### What you need to do
In the entries that follow, the first line to write out is the one containing "pirito di sacrificio", and the last is the one containing "2 rue Tourlaque 750". Reproduce that stretch exactly, with nothing before or after it.

### Material to process
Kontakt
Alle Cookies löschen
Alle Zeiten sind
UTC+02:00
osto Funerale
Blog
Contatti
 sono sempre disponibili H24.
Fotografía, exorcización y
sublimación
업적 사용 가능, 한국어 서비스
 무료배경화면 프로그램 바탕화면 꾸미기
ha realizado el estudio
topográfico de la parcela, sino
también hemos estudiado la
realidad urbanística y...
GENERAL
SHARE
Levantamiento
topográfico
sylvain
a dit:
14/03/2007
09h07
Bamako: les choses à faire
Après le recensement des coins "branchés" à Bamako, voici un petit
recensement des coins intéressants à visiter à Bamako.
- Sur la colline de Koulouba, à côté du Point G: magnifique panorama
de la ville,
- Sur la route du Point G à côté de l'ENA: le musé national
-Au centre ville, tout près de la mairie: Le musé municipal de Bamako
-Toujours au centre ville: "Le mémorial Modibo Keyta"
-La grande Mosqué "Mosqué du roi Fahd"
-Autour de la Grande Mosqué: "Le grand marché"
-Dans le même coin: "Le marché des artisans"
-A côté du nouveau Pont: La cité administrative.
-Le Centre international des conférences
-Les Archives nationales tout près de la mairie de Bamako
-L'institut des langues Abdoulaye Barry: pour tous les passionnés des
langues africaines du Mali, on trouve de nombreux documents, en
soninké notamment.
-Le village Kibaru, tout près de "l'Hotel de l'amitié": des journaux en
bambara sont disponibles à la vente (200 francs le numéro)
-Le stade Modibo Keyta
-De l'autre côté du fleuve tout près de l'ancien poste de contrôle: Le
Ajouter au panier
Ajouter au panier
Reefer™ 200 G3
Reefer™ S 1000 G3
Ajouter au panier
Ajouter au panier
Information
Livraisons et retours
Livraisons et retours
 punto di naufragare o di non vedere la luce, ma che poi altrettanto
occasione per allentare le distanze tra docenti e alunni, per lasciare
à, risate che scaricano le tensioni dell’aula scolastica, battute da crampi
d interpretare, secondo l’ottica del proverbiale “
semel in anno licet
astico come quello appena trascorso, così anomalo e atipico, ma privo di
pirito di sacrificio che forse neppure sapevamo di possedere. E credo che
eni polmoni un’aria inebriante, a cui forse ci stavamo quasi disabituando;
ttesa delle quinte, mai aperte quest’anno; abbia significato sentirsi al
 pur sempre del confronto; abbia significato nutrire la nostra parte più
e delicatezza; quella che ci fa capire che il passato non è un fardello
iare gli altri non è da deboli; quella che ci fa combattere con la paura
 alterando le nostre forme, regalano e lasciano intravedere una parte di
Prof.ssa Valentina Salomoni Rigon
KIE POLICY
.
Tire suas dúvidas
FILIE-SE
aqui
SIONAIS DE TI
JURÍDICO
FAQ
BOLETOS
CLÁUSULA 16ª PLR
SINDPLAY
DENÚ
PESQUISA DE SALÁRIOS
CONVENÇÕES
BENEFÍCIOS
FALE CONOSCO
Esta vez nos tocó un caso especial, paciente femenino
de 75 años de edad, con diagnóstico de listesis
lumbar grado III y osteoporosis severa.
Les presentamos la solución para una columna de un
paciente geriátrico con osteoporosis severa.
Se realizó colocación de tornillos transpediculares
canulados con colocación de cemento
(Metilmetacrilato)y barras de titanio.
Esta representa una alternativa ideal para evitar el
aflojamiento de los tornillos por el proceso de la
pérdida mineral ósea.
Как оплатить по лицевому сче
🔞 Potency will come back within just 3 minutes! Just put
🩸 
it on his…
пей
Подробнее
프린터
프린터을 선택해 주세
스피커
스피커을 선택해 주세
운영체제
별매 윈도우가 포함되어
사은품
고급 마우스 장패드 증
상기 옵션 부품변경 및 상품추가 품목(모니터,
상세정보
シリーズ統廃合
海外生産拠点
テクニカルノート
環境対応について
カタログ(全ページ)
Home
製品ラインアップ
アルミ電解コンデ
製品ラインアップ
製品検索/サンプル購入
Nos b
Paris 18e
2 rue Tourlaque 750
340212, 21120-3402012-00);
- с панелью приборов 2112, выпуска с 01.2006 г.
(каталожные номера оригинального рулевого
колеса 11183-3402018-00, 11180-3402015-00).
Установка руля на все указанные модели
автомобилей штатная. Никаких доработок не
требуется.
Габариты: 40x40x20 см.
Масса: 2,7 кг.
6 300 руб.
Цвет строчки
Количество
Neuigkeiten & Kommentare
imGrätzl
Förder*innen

### The completed task
pirito di sacrificio che forse neppure sapevamo di possedere. E credo che
eni polmoni un’aria inebriante, a cui forse ci stavamo quasi disabituando;
ttesa delle quinte, mai aperte quest’anno; abbia significato sentirsi al
 pur sempre del confronto; abbia significato nutrire la nostra parte più
e delicatezza; quella che ci fa capire che il passato non è un fardello
iare gli altri non è da deboli; quella che ci fa combattere con la paura
 alterando le nostre forme, regalano e lasciano intravedere una parte di
Prof.ssa Valentina Salomoni Rigon
KIE POLICY
.
Tire suas dúvidas
FILIE-SE
aqui
SIONAIS DE TI
JURÍDICO
FAQ
BOLETOS
CLÁUSULA 16ª PLR
SINDPLAY
DENÚ
PESQUISA DE SALÁRIOS
CONVENÇÕES
BENEFÍCIOS
FALE CONOSCO
Esta vez nos tocó un caso especial, paciente femenino
de 75 años de edad, con diagnóstico de listesis
lumbar grado III y osteoporosis severa.
Les presentamos la solución para una columna de un
paciente geriátrico con osteoporosis severa.
Se realizó colocación de tornillos transpediculares
canulados con colocación de cemento
(Metilmetacrilato)y barras de titanio.
Esta representa una alternativa ideal para evitar el
aflojamiento de los tornillos por el proceso de la
pérdida mineral ósea.
Как оплатить по лицевому сче
🔞 Potency will come back within just 3 minutes! Just put
🩸 
it on his…
пей
Подробнее
프린터
프린터을 선택해 주세
스피커
스피커을 선택해 주세
운영체제
별매 윈도우가 포함되어
사은품
고급 마우스 장패드 증
상기 옵션 부품변경 및 상품추가 품목(모니터,
상세정보
シリーズ統廃合
海外生産拠点
テクニカルノート
環境対応について
カタログ(全ページ)
Home
製品ラインアップ
アルミ電解コンデ
製品ラインアップ
製品検索/サンプル購入
Nos b
Paris 18e
2 rue Tourlaque 750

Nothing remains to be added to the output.